According to Kenya Motor Industry Association (KMI), dealers could witness an upsurge in the number of new vehicles sold locally this year, owing to enhanced government interventions and condensed political activities.

Key among the factors hoped to improve the sector include recent remarks by Industrialisation Cabinet Secretary Adan Mohammed, who said that the government will further slash age limit for imported cars from the current eight years to five years, in a host of incentives intended to promote local vehicle assembly.

Also on the cards are tax reforms proposed by the National Treasury to slash by half corporate tax for local car assemblers. 

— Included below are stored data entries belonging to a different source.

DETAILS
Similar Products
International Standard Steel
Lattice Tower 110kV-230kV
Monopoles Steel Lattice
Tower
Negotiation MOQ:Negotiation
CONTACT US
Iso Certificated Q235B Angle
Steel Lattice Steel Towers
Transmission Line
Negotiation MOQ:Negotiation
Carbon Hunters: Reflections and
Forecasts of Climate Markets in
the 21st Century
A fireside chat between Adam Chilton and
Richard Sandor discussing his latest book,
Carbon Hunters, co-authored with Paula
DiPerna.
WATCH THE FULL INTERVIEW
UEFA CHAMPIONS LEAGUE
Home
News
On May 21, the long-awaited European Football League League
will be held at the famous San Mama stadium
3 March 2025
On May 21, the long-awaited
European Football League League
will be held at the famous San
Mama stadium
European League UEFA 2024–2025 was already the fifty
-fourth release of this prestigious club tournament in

Despite the decline of 21 percent last year, KMI gives an upbeat outlook, pointing towards an improvement this year with its chairperson Rita Kavashe saying such incentives will grow the sector by 15 per cent.

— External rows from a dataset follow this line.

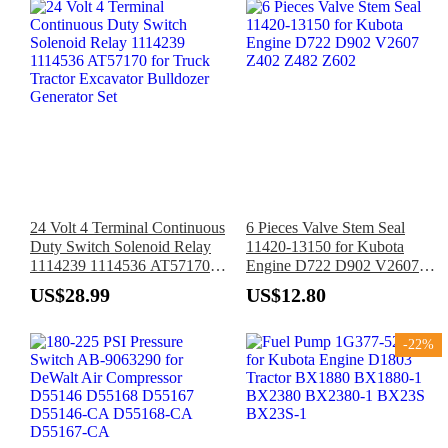
24 Volt 4 Terminal Continuous
6 Pieces Valve Stem Seal
Duty Switch Solenoid Relay
11420-13150 for Kubota
1114239 1114536 AT57170
Engine D722 D902 V2607
for Truck Tractor Excavator
Z402 Z482 Z602
US$28.99
US$12.80
Bulldozer Generator Set
-22%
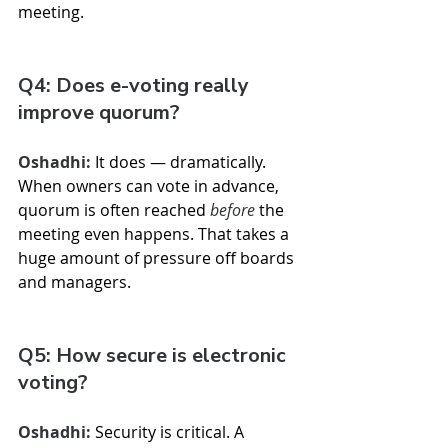
meeting.
Q4: Does e-voting really 
improve quorum?
Oshadhi:
 It does — dramatically. 
When owners can vote in advance, 
quorum is often reached 
before
 the 
meeting even happens. That takes a 
huge amount of pressure off boards 
and managers.
Q5: How secure is electronic 
voting?
Oshadhi:
 Security is critical. A 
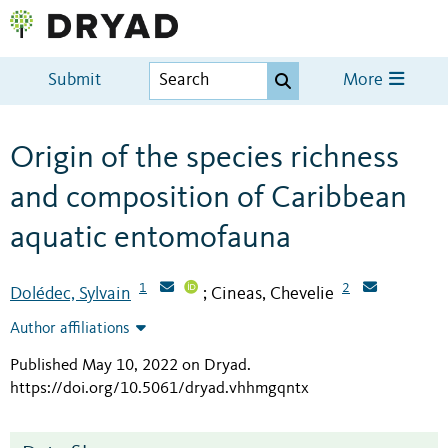
Submit
More
Origin of the species richness
and composition of Caribbean
aquatic entomofauna
1
2
Dolédec, Sylvain
Cineas, Chevelie
;
Author affiliations
Published May 10, 2022 on Dryad
.
https://doi.org/10.5061/dryad.vhhmgqntx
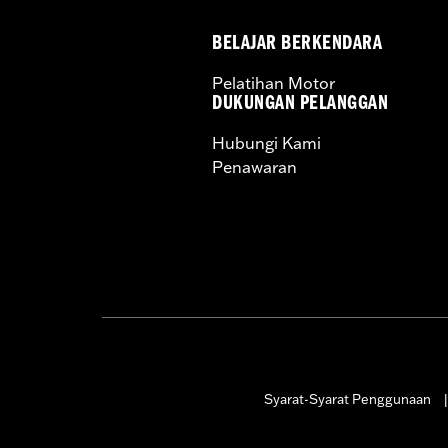
BELAJAR BERKENDARA
Pelatihan Motor
DUKUNGAN PELANGGAN
Hubungi Kami
Penawaran
Syarat-Syarat Penggunaan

“Last year’s low sales were as a result of elections but this year we expect things to be different. We expect the market to grow by at least 15 per cent this year,” said Kavashe. 

Other players like Simba Corporation are voicing similar sentiments, saying the industry has the potential to grow to the levels witnessed in 2016 and 2015, with the latter period seeing 19,553 vehicles sold.

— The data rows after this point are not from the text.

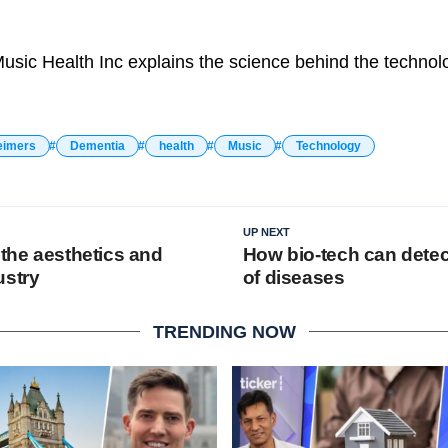
sic Health Inc explains the science behind the technol
eimers
Dementia
health
Music
Technology
UP NEXT
 the aesthetics and
How bio-tech can detec
ustry
of diseases
TRENDING NOW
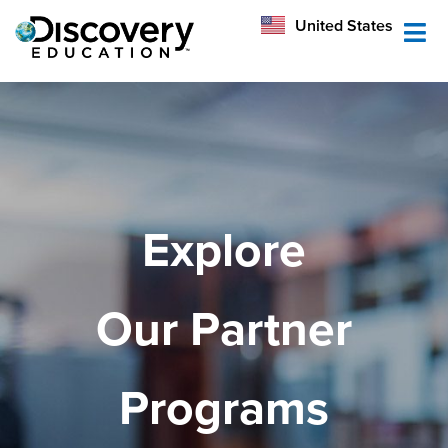
México
United States
Australia
Explore
Our Partner
Programs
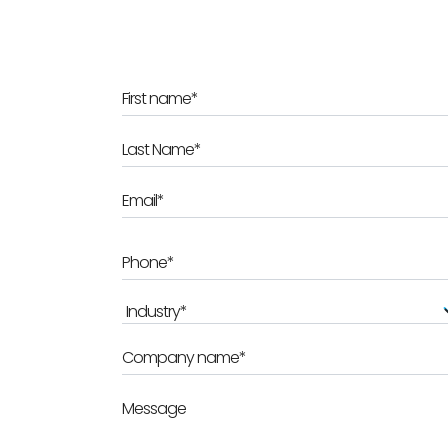
Message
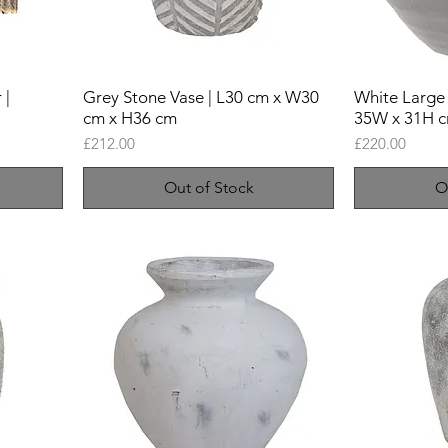
 |
Grey Stone Vase | L30 cm x W30
White Large 
cm x H36 cm
35W x 31H 
Price
Price
£212.00
£220.00
Out of Stock
O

“The last two years were not good for the industry, but we believe this year could be better, but this will be dependent on interest rate capping if something is done about it. If reviewed then we could see double-digit growth of at least 10 per cent,” said Simba Corporation Group chief executive Dinesh Kotecha.

Last year, the industry endured the brunt of negative consumer sentiment especially in the commercial segment, with most firms apprehensive to spend on buying new vehicles as well as entering leasing contracts.